Timothy Arcuri - Citigroup Inc
Rick, there has been more chatter from the big chip makers Intel and Samsung and TSMC on 450 and trying to pull that forward. And there's sort of this delicate act between you getting paid because the whole industry got sort of screwed last time when you moved to 300. So I'm wondering what sort of early discussions you're having on 450 and whether you're willing to commit money to it without some very solid financial agreements with your customers on it?
Richard Hill
Well, it's a good question, Tim. Clearly, the common interest we all have, both from an equipment standpoint and a semiconductor manufacturing standpoint, is to continue to make this industry grow and continue to make it a vital part of every product that's purchased throughout the globe and part and parcel to that is to continue to lower costs. If 450 is the best way to lower overall costs, we're on board and we're going to do 450. When you have cycles like we're having and you have the cycle turn as quickly as we've seen here, it's certainly much more difficult to invest in these downturns in advanced technologies and justify building larger increments of capacity, which will make downturns longer and deeper.
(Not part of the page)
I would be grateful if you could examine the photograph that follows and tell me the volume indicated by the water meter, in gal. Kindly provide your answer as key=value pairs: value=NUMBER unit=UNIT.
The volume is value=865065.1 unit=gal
And those are serious conversations we have to have with the customer because to the extent you create an unprofitable supply chain, you'll create an unprofitable industry, and that's in no one's interests. So I think there's still a lot of conversations that have to go on, and I think everybody's got to see a path on the ability to be able to maintain a successful profitable industry and that will surely [ph] happen.
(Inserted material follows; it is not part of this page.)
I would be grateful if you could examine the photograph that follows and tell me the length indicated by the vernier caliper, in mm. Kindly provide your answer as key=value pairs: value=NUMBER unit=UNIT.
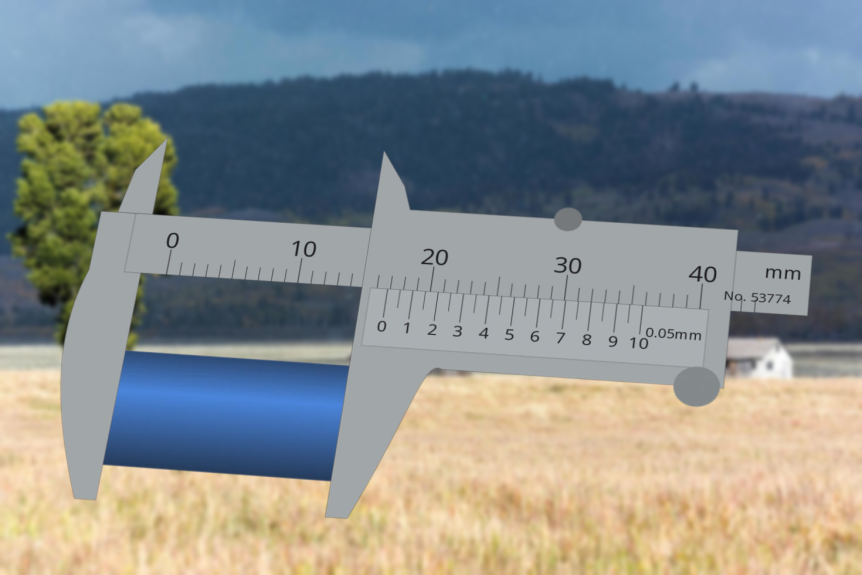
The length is value=16.8 unit=mm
Timothy Arcuri - Citigroup Inc
So just to be clear on that, so you're not going to invest -- can you quantify the dollar amount that you'll be investing this year or in 2011 in 450? Is it meaningful or is it not meaningful?
Richard Hill
I think at this particular point in time, I wouldn't call it that significant. It's one that's really trying to determine what are the roadblocks that could potentially stop us from being able to develop certain types of film that are essential to the industry. But we're not wholesale building tools at this juncture.
Operator
And at this time, we have no further questions in the queue, and I'd like to turn the call back over to Mr. Hill for any additional or closing remarks.
Richard Hill
Thank you very much for joining us on this call. I'm sorry that I had to bring you news that wasn't delightful. But as you always do with Novellus is you get the straight scoop, you get everything we're thinking and how we see the business in an unvarnished way. I look forward to seeing a lot of you at 4:00 here at the Yerba Buena Center, 3:30, 4:00, and I look forward to talking with each of you more then.
Thanks very much, and we look forward to seeing you at the mid-quarter as well. Bye-bye.
Operator
That does conclude our conference for today. Thank you for your participation.